Folic acid is well known and many women do supplement their intake, but many women are also deficient in Vitamin D – the workhorse of the immune system - and need a good supply for the baby’s immune system once pregnant. Omega 3 is also an important nutrient required by every cell in the body for them to work at their best, including eggs and sperm cells. Typical signs of Omega 3 depletion are dry skin, forgetfulness, low energy and mood.
6. Does the pill impact fertility, once you have come off it?
Many women that I see have been on the pill for as long as 15 years, sometimes even more, and because of this they have no understanding of their natural cycle. Please, please, please, if you are thinking about having a baby don't wait for the pill to ‘come out of your system’. Studies have also shown that you have an increased chance of conceiving in those early months of coming straight off the pill Also, it's not unusual to have up to 7 months cycle disturbances when you first stop the pill so don’t be put off having lots of sex. However, if you find your period doesn't return seek help: you will still be able to get pregnant, but you may need medication to get your cycle going again.
7. What are the basics we need to know when it comes to conceiving?
It’s important to understand your natural cycle if you’ve spent years on the pill. The fertile window is 6 days in the lead up to ovulation so understanding this is so important. Women need to focus on the sperm too. It last longer than the eggs: eggs last around 24 hours, whilst sperm lasts 3 to 5 days. That means if you’re having sex 3 times a week and sperm last 3 to 5 days there will be a constant supply in the fallopian tubes ready to fertilise the egg.
8. What advice do you wish every woman was given?
Women generally don't understand that it can take up to a year to get pregnant so they often begin to worry after just a few months of trying. And if your aim is to have more than 2 children before you are 40 you really need to begin to try for your first in your early 30’s as it takes up to a year to get pregnant and then a further 18 months at least to go through pregnancy and breastfeeding. I see so many women with regrets due to delays with pregnancy, and although I know it is not always the right time or circumstances, it helps if women are aware of these timescales so that they can plan.
9. If women are worried or haven’t met the right partner yet are there any tests that they can take to measure their fertility?
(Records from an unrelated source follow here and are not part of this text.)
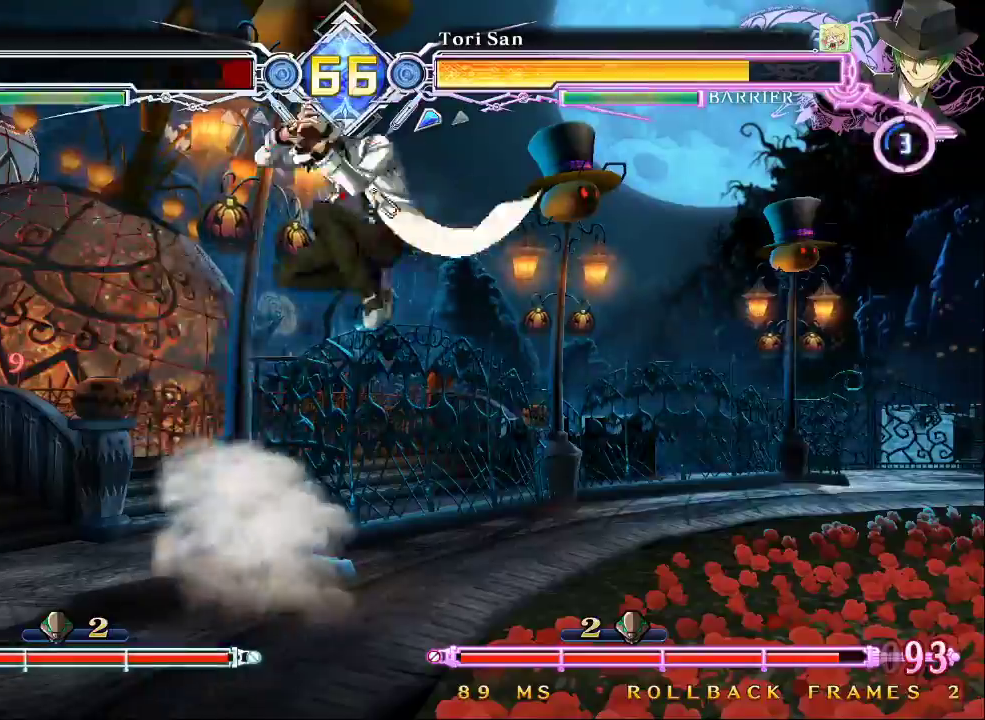
Gameplay with a controller (arcade stick); each line is a JSON object with the inputs held at the frame after it. "events" lists button and stick changes between this image and that frame as [ms after this image, input, new state], when the widget could be followed in between. Not read: L3 R3.
{"buttons": [], "left_stick": "center"}
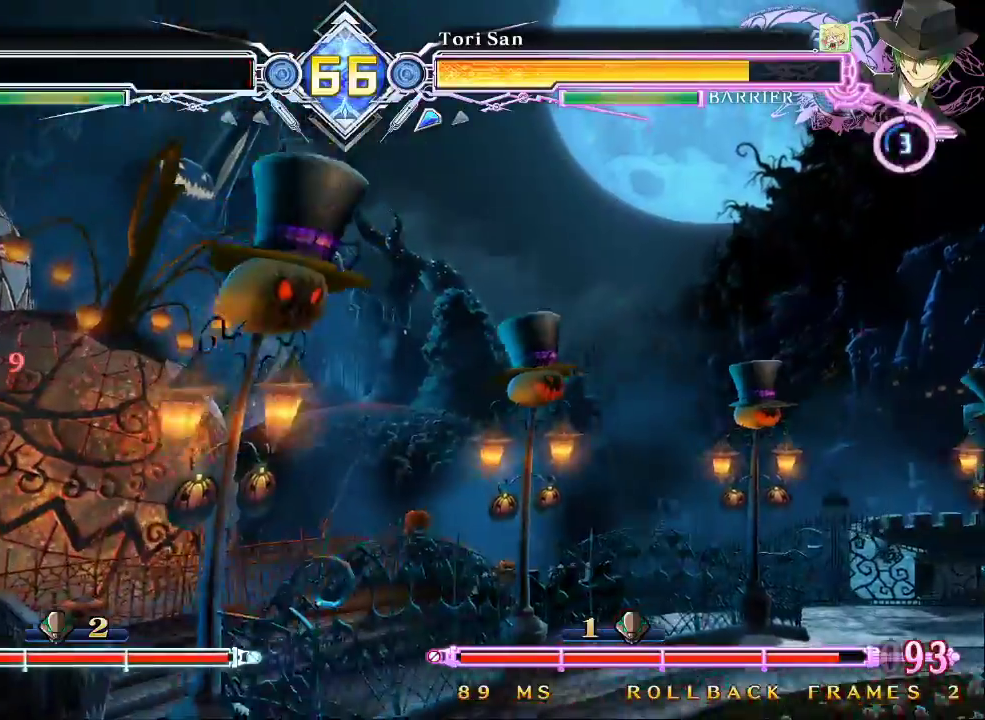
{"buttons": [], "left_stick": "center", "events": [[67, "CROSS", "down"], [133, "CROSS", "up"]]}
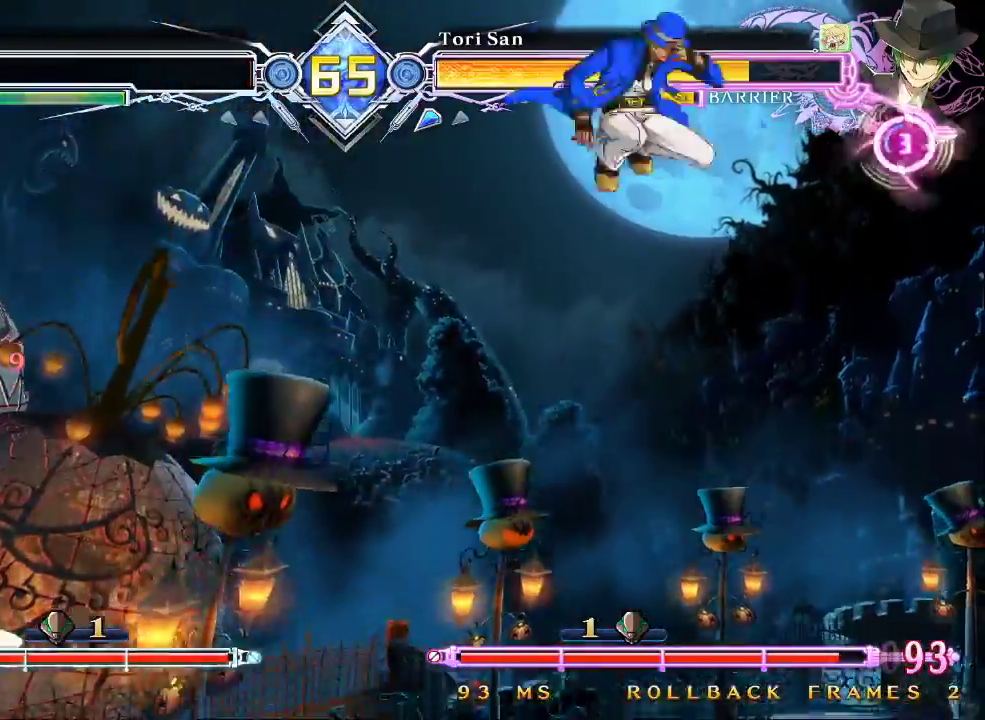
{"buttons": ["CROSS"], "left_stick": "center", "events": [[467, "CROSS", "down"]]}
Yes, there is a blood test called an AMH test, which we use at the clinic, but I don’t advise testing if you haven't found a partner. I have seen far too many women in my office distraught that they have received a poor fertility result and are terrified as a result. If they are in a relationship then knowing their egg reserves can help with planning and ensuring they look after their eggs with wise lifestyle and nutrition choices.
10. What would you say to younger women who are worried about the future of their fertility?
Things are changing. I am starting to see a younger group of women who want to check out their fertility. I think women are worrying more about fertility and I do think that in the past we have done disservice saying they can have it all. In my experience, contrary to what the press often say, women don’t leave it too late to conceive deliberately. Rather, life often gets in the way. Egg freezing has become increasingly popular: if you intend to freeze your eggs then you should have a test to check your egg reserves beforehand so that you are not freezing your eggs unnecessarily.